Still we were here to chill and so, after lunch and a walk down the main shopping street, Via Tournabouni, we heard the Aperol Spritzes calling us all the way from the hotel.

Right on target, after washing the hot city off of us, we headed straight to the porch where the song of the sirens: Aperol and Prosecco summoned us from our room. Followed by a light supper of pasta, we were in Italy after all, and gelato again for the third time that day. We rolled off to garner our much needed sleep.

Waking up knowing that we had nowhere to go was such a luxury, combined with the fact that we were in such a heavenly spot, made it even more of a dream. Our only decisions today were where to sit by the pool, not a difficult choice as most of the hotel guests were exploring the countryside, and decide what to eat.

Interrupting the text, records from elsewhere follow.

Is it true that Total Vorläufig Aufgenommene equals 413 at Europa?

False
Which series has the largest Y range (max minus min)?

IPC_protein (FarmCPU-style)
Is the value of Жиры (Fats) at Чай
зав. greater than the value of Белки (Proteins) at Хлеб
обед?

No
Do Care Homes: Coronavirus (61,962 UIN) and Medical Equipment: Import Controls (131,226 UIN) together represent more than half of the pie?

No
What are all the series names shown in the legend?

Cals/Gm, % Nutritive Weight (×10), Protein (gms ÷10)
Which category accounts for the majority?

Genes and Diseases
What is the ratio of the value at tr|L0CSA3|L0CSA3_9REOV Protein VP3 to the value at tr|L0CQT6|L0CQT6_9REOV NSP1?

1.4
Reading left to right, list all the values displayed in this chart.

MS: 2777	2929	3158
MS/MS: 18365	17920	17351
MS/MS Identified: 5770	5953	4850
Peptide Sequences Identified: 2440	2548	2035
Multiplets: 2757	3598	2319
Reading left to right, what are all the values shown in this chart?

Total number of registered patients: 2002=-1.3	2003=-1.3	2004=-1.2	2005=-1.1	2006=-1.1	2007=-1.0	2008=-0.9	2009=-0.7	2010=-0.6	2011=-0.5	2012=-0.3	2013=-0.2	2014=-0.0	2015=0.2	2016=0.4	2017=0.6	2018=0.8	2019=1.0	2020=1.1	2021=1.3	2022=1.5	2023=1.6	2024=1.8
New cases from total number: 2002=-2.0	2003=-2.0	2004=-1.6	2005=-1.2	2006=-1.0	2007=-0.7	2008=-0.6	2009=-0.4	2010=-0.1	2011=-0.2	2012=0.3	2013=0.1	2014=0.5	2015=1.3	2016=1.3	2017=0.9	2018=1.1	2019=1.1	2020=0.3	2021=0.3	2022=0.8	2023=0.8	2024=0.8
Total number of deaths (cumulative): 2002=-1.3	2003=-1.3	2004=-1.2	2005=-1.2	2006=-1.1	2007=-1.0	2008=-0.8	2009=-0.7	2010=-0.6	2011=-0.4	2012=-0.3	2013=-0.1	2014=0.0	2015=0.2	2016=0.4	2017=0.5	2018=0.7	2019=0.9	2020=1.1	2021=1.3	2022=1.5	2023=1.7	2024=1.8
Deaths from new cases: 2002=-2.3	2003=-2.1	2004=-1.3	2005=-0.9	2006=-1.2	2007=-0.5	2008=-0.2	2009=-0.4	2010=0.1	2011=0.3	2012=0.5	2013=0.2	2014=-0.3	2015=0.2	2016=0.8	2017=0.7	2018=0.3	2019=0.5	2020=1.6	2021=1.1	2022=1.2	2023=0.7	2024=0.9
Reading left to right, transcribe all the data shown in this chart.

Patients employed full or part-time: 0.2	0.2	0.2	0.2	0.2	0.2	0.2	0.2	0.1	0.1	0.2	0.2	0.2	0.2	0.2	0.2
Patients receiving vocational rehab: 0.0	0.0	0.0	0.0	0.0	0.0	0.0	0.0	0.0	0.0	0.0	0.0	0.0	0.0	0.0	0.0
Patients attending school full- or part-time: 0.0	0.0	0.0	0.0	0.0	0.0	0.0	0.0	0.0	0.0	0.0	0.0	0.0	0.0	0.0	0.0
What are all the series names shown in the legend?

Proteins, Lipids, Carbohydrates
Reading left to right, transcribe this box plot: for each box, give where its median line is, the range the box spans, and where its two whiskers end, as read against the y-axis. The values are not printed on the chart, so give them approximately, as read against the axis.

In the afternoon, my friend went for a massage at the spa and I walked about the hotel, visiting a few rooms in the tiny Villino (little Villa) and the two main buildings of the hotel. The pièce de résistance was the chapel – no matter what religion you may be, I still think having your own chapel is the ultimate luxury. (The rumor is that David Bowie and Iman were married here!) All the rooms were as comfy and delicious as ours.

We spent a lazy afternoon, dipping in and out of the pool until it was time to get ready for dinner. We were the guests of Chef Andrea Quagliarella at the hotel’s “Il Verrocchio” restaurant. After one bite of the zucchini flowers filled with ricotta, you know it must be kismet that chef and the artist bearing the name of the restaurant is the same.

I felt as if Andrea Verrocchio himself had blessed our Bistecca alla Fiorentina accompanied by the perfect Sangiovese. We couldn’t put another bit in our tummies, but were manhandled into sharing the tiramisu which was polished off in no time. Did I mention the vin santo and cantucci that followed?

Our linen sheets and big fluffy down pillows welcomed us into bed again and this time we slept late and like logs (love that cliché). Waking up to almost another full day of lounging at the pool, we took our time over cappuccino. We were by the pool for a good hour before having to shower/dress.

Our last meal, a plate of penne al pomodoro, waved us goodbye. The hotel staff had taken such good care of us that we felt that we had been with family for the weekend and long to return next year.

Try this easy local recipe at home!!

Pasta al Pomodoro (1200 × 800 px)

Pasta al Pomodoro by Marcella Hazan

Cook this famous sauce with penne or any pasta you like. It's a Marcella Hazan classic!


  • 2 cups tomatoes, in addition to their juices (for example, a 28-ounce can of San Marzano whole peeled tomatoes)
  • 5 tablespoons butter
  • 1 onion, peeled and cut in half
  • Salt


  1. Combine the tomatoes, their juices, the butter and the onion halves in a saucepan. Add a pinch or two of salt.
  2. Place over medium heat and bring to a simmer.
  3. Cook, uncovered, for about 45 minutes.
  4. Stir occasionally, mashing any large pieces of tomato with a spoon.
  5. Add salt as needed.
  6. Discard the onion before tossing the sauce with pasta.
  • Villa La MassaVia della Massa 24, Candeli, 50012 Firenze, Italy  Tel. +39 055.626.1
  • FlorencetownVia de Lamberti, 1, 50123 Firenze, Italy  Tel.  +39 055 281103

NB: Villa La Massa took such great care of us, upgrading our room and hosting us for dinner at Il Verrocchio. We long to return and thank them for all their hospitality. We were the guests of Florencetown through the Vasari Corridor, with a special thanks to our wonderful guide, Giulia, without whom we would never have known who invented gelato.